▶ [DESCRIPTION OF THE TASK]:
Please set down each record exactly as it appears, but leave out any pictures.

Stored data:
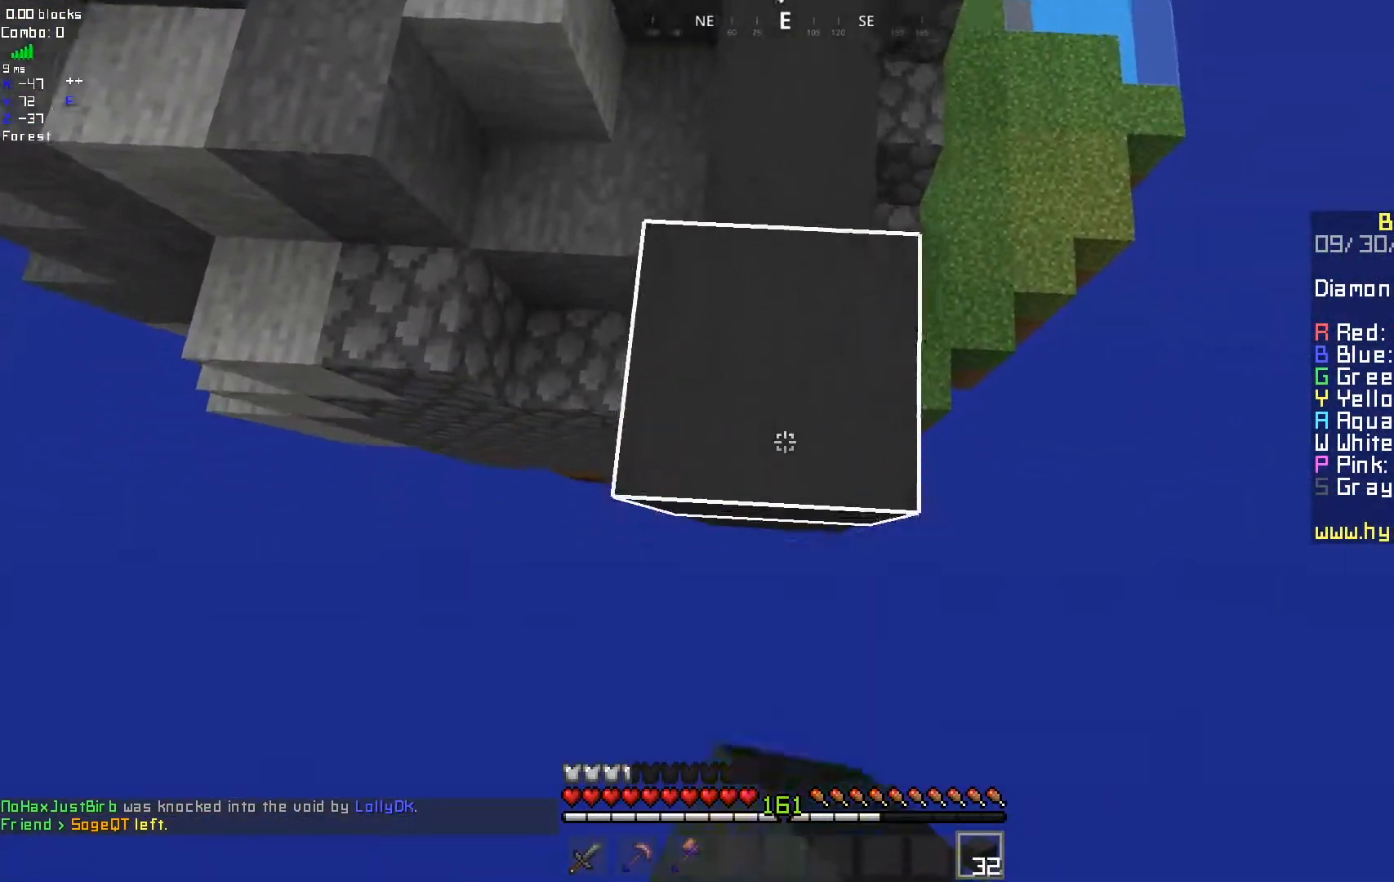
{"keys": [], "mouse": ["left"], "events": [[317, "d", "up"], [317, "mouse_left", "down"], [317, "mouse_right", "up"]]}
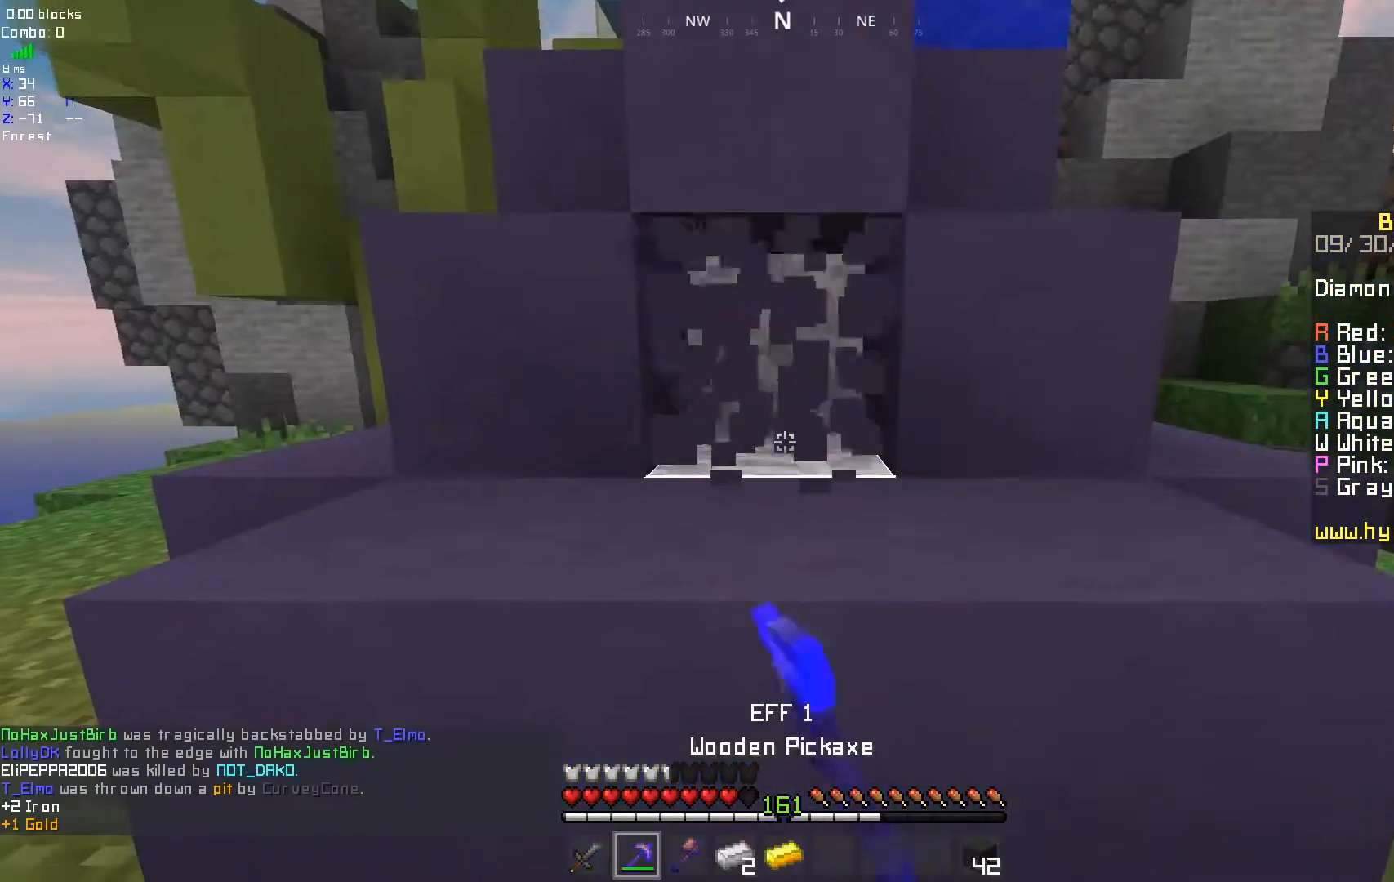
{"keys": [], "mouse": ["left"], "events": []}
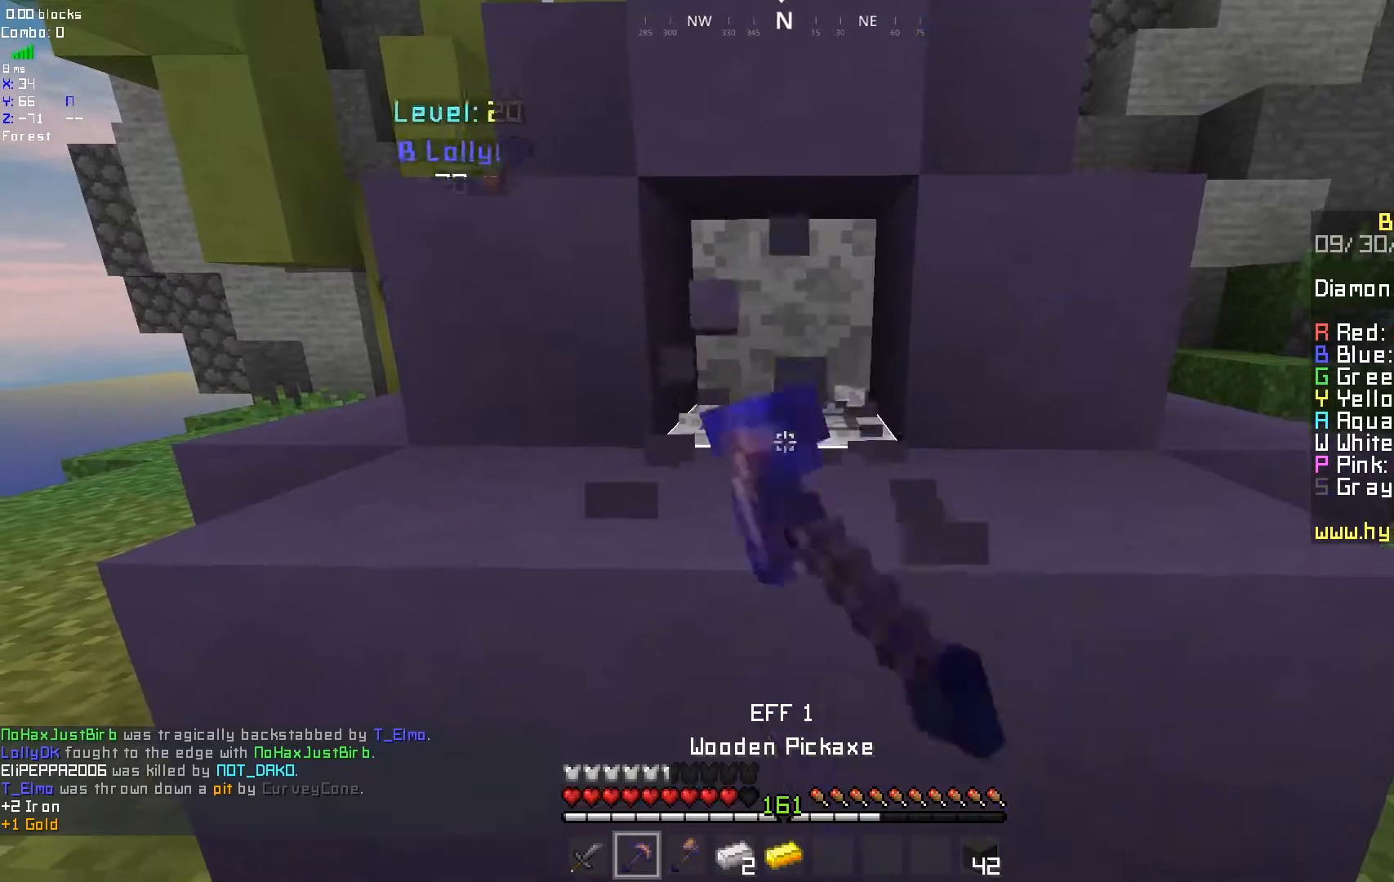
{"keys": [], "mouse": ["left"], "events": []}
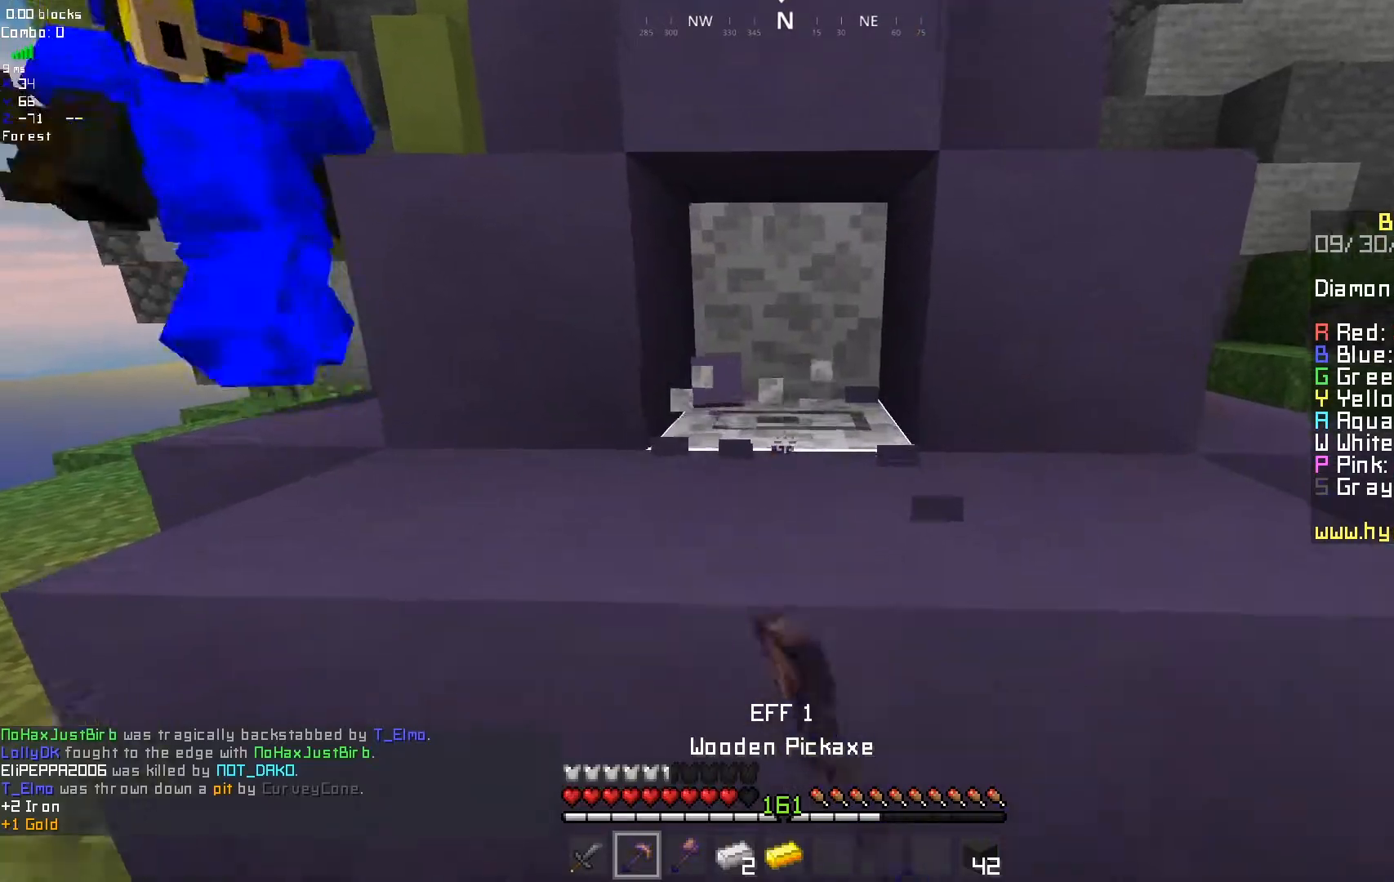
{"keys": [], "mouse": ["left"], "events": []}
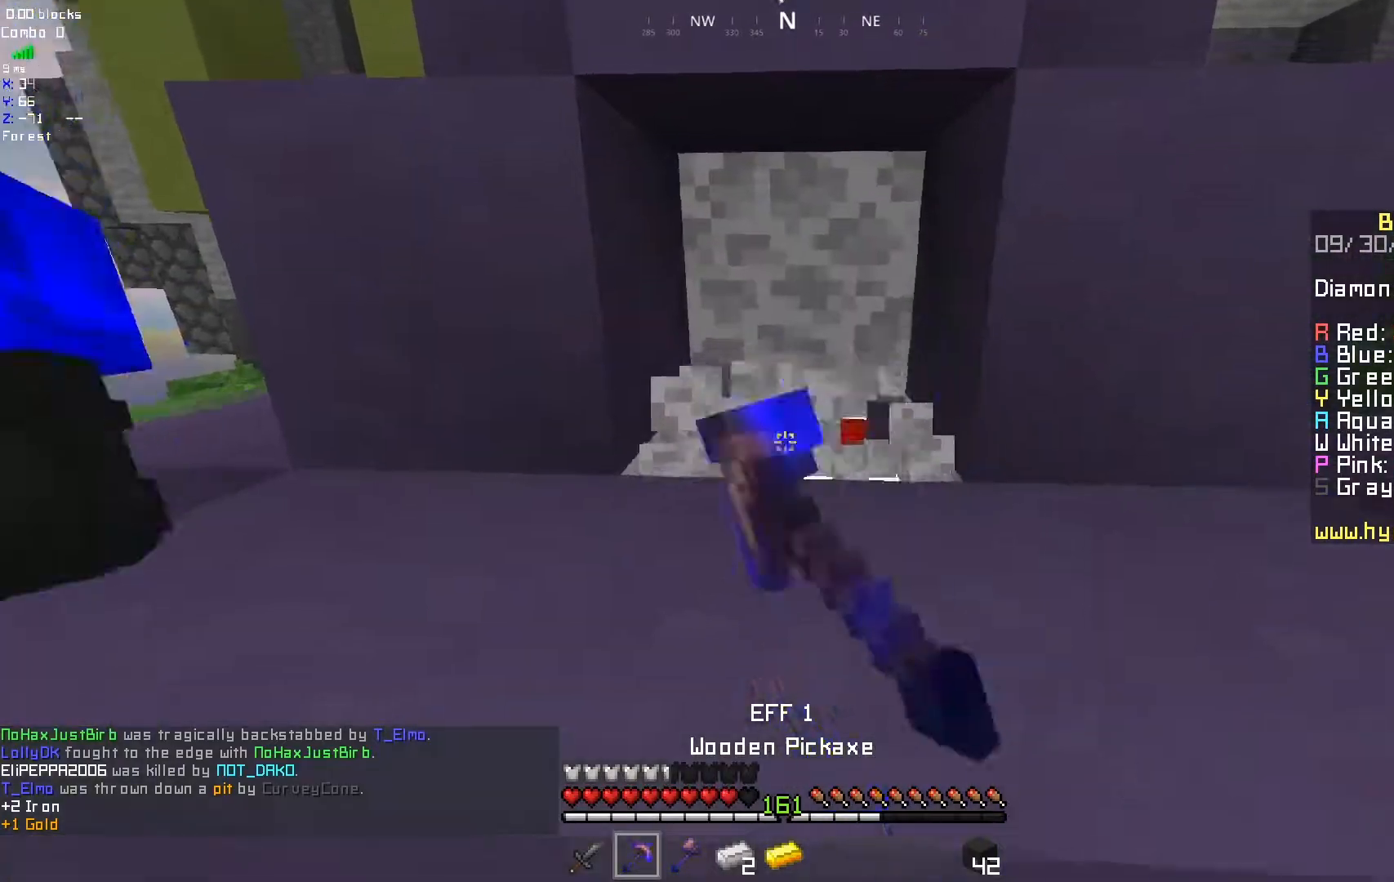
{"keys": [], "mouse": ["left"], "events": []}
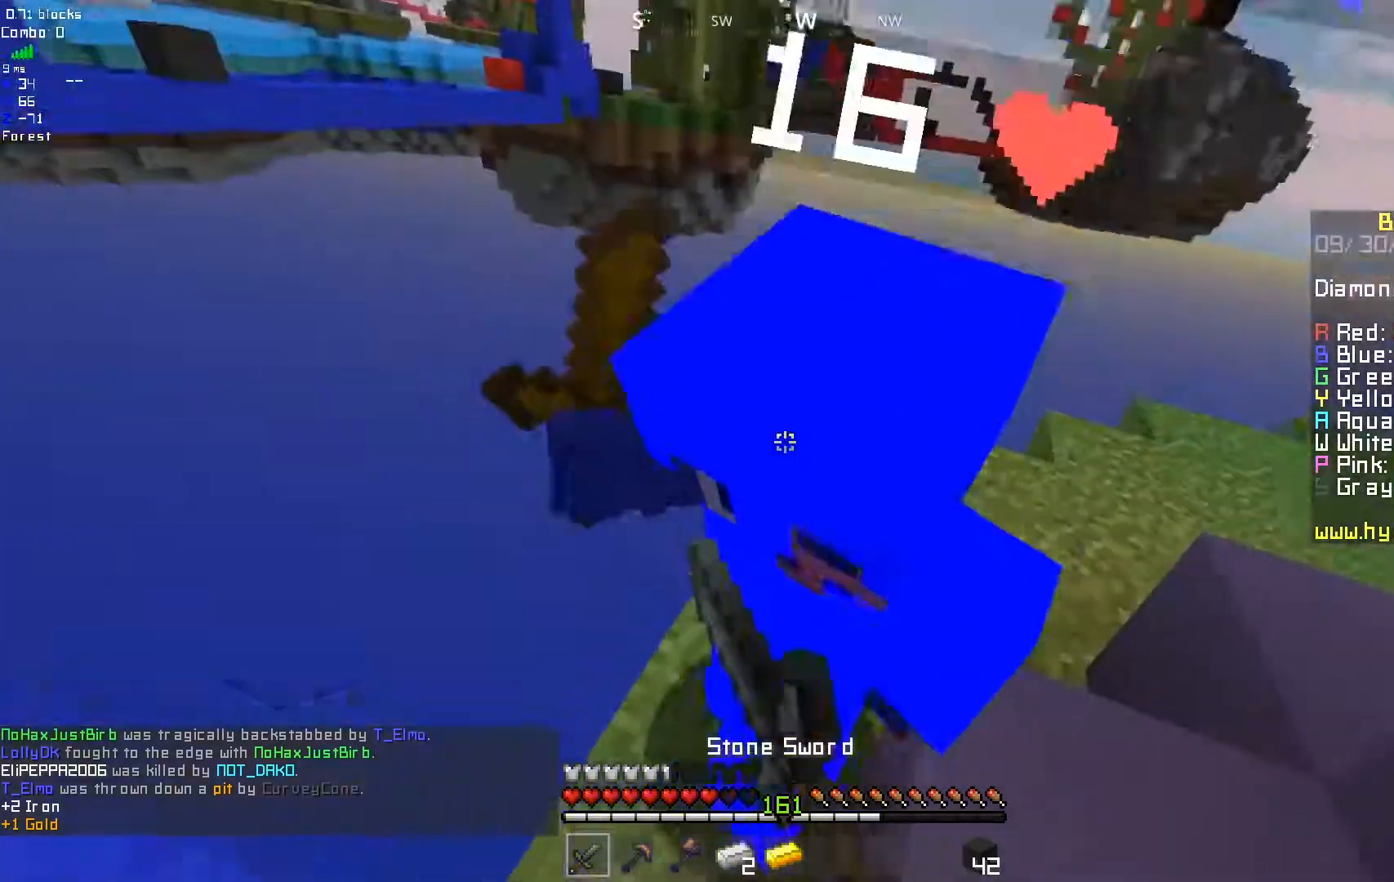
{"keys": [], "mouse": ["left"], "events": []}
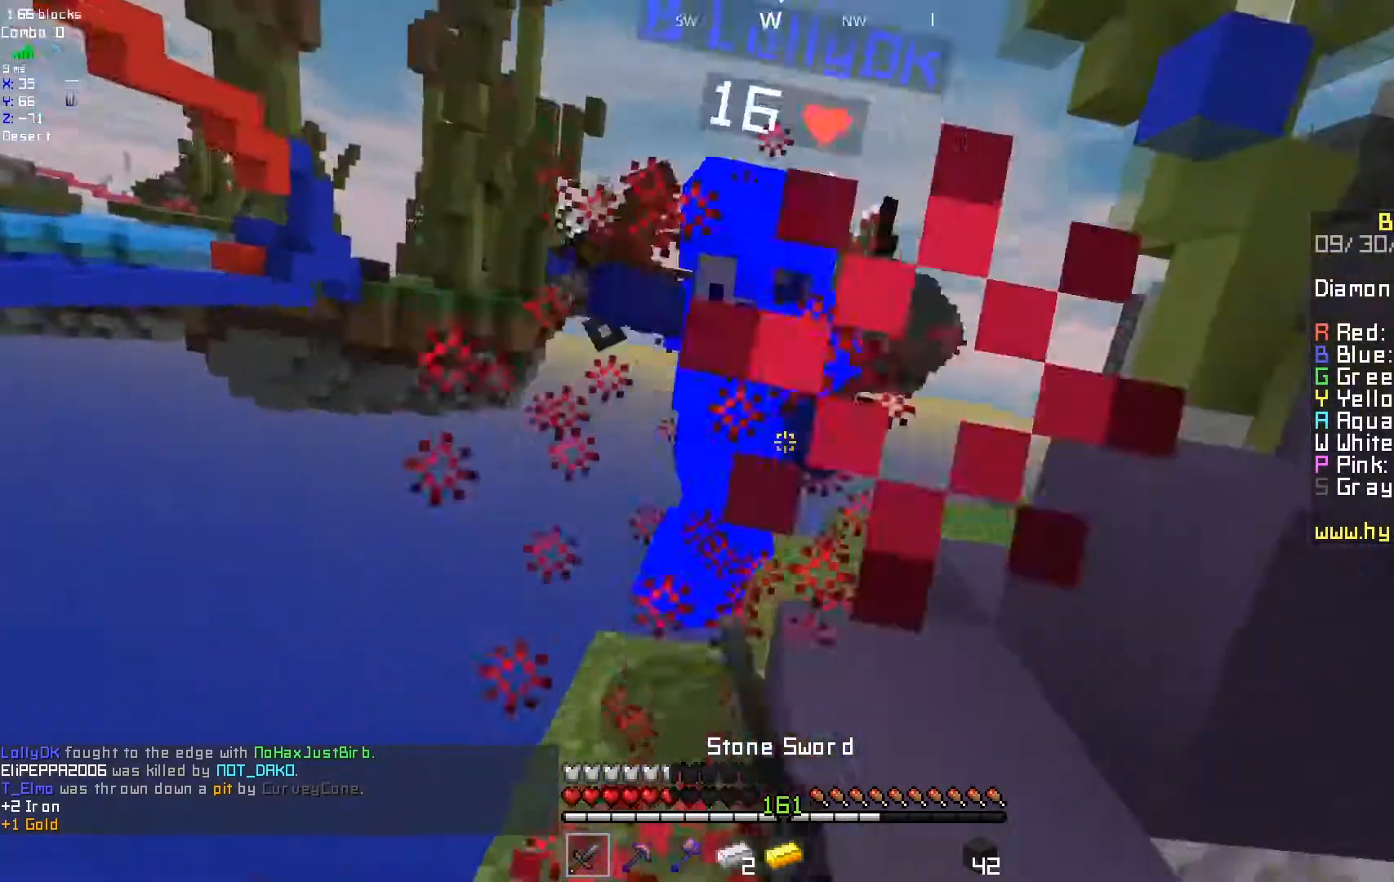
{"keys": [], "mouse": [], "events": [[500, "mouse_left", "up"]]}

▶ [RESULT BELOW]:
{"keys": [], "mouse": ["left"], "events": [[317, "d", "up"], [317, "mouse_left", "down"], [317, "mouse_right", "up"]]}
{"keys": [], "mouse": ["left"], "events": []}
{"keys": [], "mouse": ["left"], "events": []}
{"keys": [], "mouse": ["left"], "events": []}
{"keys": [], "mouse": ["left"], "events": []}
{"keys": [], "mouse": ["left"], "events": []}
{"keys": [], "mouse": [], "events": [[500, "mouse_left", "up"]]}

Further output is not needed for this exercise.